Первая зима для южного организма уподобилась катастрофе. На несколько месяцев забыл, что такое выходной. Каждый божий день в части до глубокой темноты. По большей части дневать и ночевать приходится в казарме. Более того, без малого семь месяцев мёрз как собака. Мёрз так, что даже ни разу не заболел; организм находился в состоянии шока от всепронизывающего холода. Порой ступни к подошве хромовых сапог приклеивались льдом, а колени звенели. К тому на ветрах обморозил мочки ушей и кончик носа. Теперь на холоде болят. Иногда думается: – На кой хрен всё это было надо?
Первый выходной день в ту зиму получил от командира в феврале. Армия не сахар. От избытка чувств напился в нюню с таким же горе-воином и двумя юными прапорами. Наутро сильно болел, но пронесло, начальство не заметило. В конце апреля обрадовали долгожданным отпуском. Бедный на события отпуск, за исключением одного милого, был отчаянно скушен, потому его и не помню почти: друзья разъехались кто куда, подруги исчезли из поля зрения, а которые повыскочили замуж.

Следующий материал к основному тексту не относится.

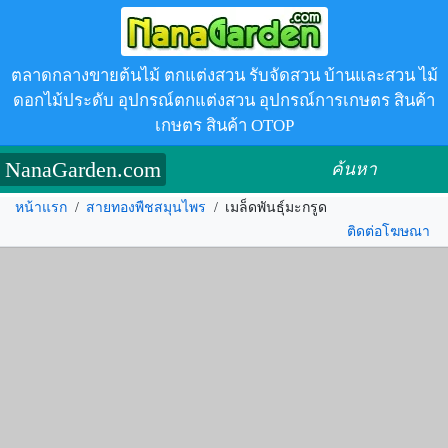
ตลาดกลางขายต้นไม้ ตกแต่งสวน รับจัดสวน บ้านและสวน ไม้
ดอกไม้ประดับ อุปกรณ์ตกแต่งสวน อุปกรณ์การเกษตร สินค้า
เกษตร สินค้า OTOP
NanaGarden.com
ค้นหา
หน้าแรก
/
สายทองพืชสมุนไพร
/
เมล็ดพันธุ์มะกรูด
ติดต่อโฆษณา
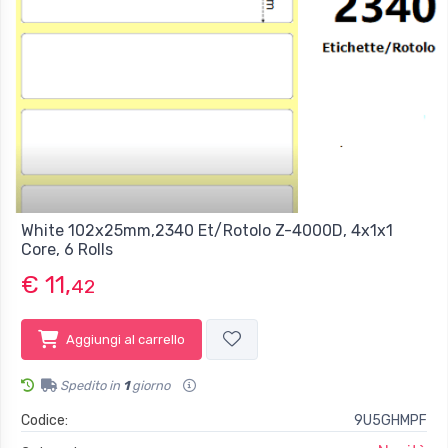
White 102x25mm,2340 Et/Rotolo Z-4000D, 4x1x1
Core, 6 Rolls
€ 11,
42
Aggiungi al carrello
Spedito in
1
giorno
Codice:
9U5GHMPF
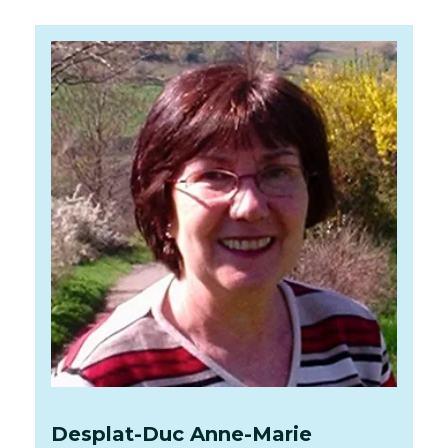
Desplat-Duc
Anne-Marie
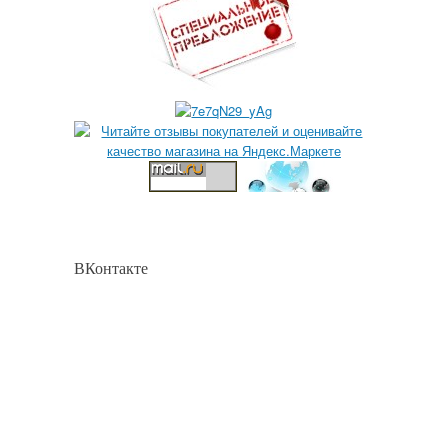
ВКонтакте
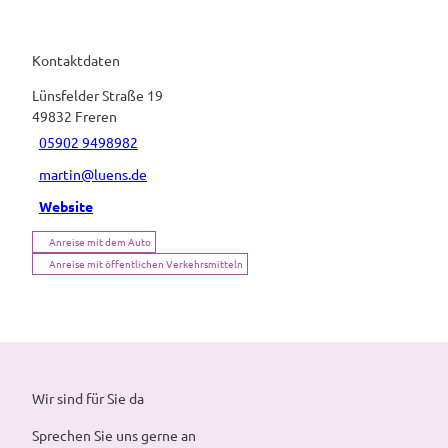
Kontaktdaten
Lünsfelder Straße 19
49832
Freren
05902 9498982
martin@luens.de
Website
Anreise mit dem Auto
Anreise mit öffentlichen Verkehrsmitteln
Wir sind für Sie da
Sprechen Sie uns gerne an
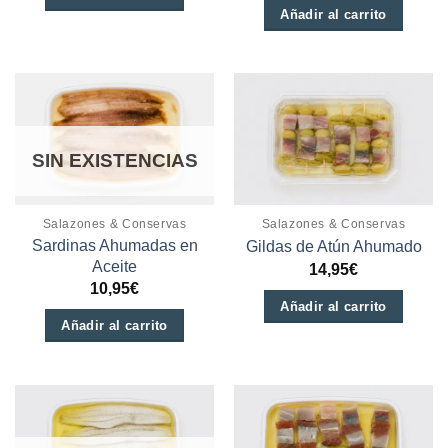
Añadir al carrito
SIN EXISTENCIAS
Salazones & Conservas
Salazones & Conservas
Sardinas Ahumadas en
Gildas de Atún Ahumado
Aceite
14,95
€
10,95
€
Añadir al carrito
Añadir al carrito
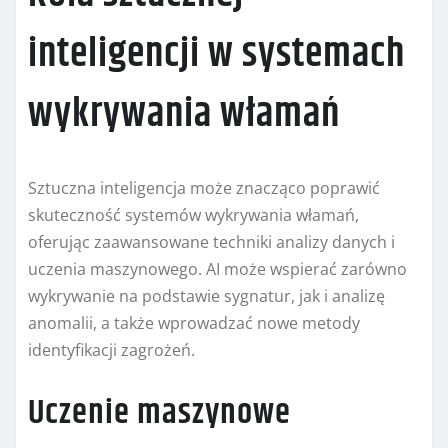
inteligencji w systemach
wykrywania włamań
Sztuczna inteligencja może znacząco poprawić
skuteczność systemów wykrywania włamań,
oferując zaawansowane techniki analizy danych i
uczenia maszynowego. AI może wspierać zarówno
wykrywanie na podstawie sygnatur, jak i analizę
anomalii, a także wprowadzać nowe metody
identyfikacji zagrożeń.
Uczenie maszynowe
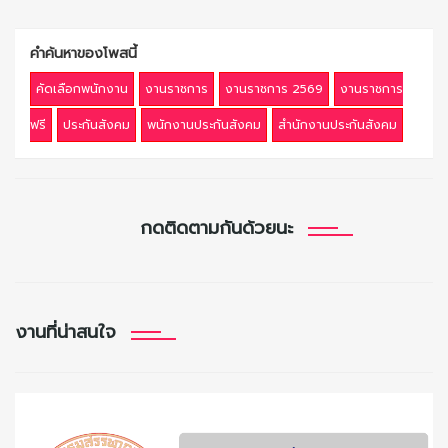
คำค้นหาของโพสนี้
คัดเลือกพนักงาน
งานราชการ
งานราชการ 2569
งานราชการ
ฟรี
ประกันสังคม
พนักงานประกันสังคม
สำนักงานประกันสังคม
กดติดตามกันด้วยนะ
งานที่น่าสนใจ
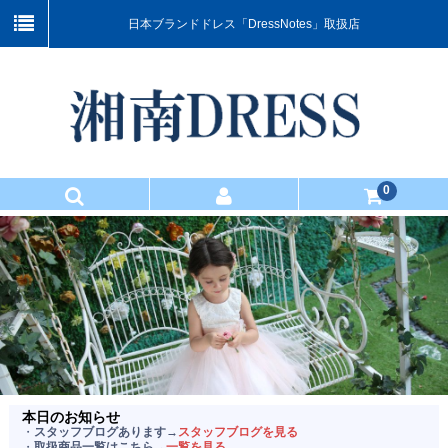
日本ブランドドレス「DressNotes」取扱店
0
TOP
商品一覧
お買い物ガイド
マスター会員のご案内
お問い合わせ
本日のお知らせ
・
スタッフブログあります→
スタッフブログを見る
当店について
・
取扱商品一覧はこちら→
一覧を見る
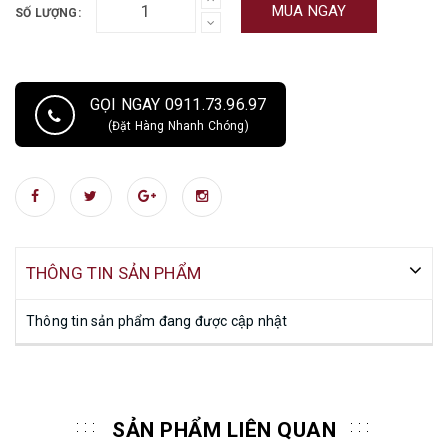
MUA NGAY
SỐ LƯỢNG:
GỌI NGAY 0911.73.96.97
(Đặt Hàng Nhanh Chóng)
THÔNG TIN SẢN PHẨM
Thông tin sản phẩm đang được cập nhật
SẢN PHẨM LIÊN QUAN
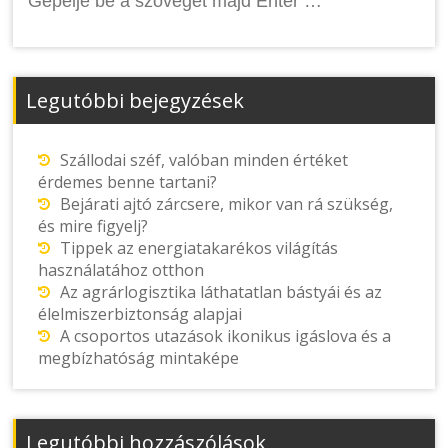
Legutóbbi bejegyzések
Szállodai széf, valóban minden értéket
érdemes benne tartani?
Bejárati ajtó zárcsere, mikor van rá szükség,
és mire figyelj?
Tippek az energiatakarékos világítás
használatához otthon
Az agrárlogisztika láthatatlan bástyái és az
élelmiszerbiztonság alapjai
A csoportos utazások ikonikus igáslova és a
megbízhatóság mintaképe
Legutóbbi hozzászólások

Вторую зиму перенёс значительно легче. Несколько освоился на Дальнем Востоке, пообвыкся. Наверняка этому малёхо поспособствовал очнувшийся дальневосточный ген. А может всё дело в добытом армейском тулупе и неуставном пуловере под кителем. К обмороженным мочкам и носу добавились кончики пальцев – январём лазил на антенную мачту менять лопнувший высокочастотный разъем. Более часу висел там, уподобившись кобелю на заборе, и голыми руками крутил гайки, вот и обморозил. Много наработаешь в перчатках-то или варежках на верхотуре не оборудованной площадкой? Здорово обморозил, хотя сначала даже не заметил.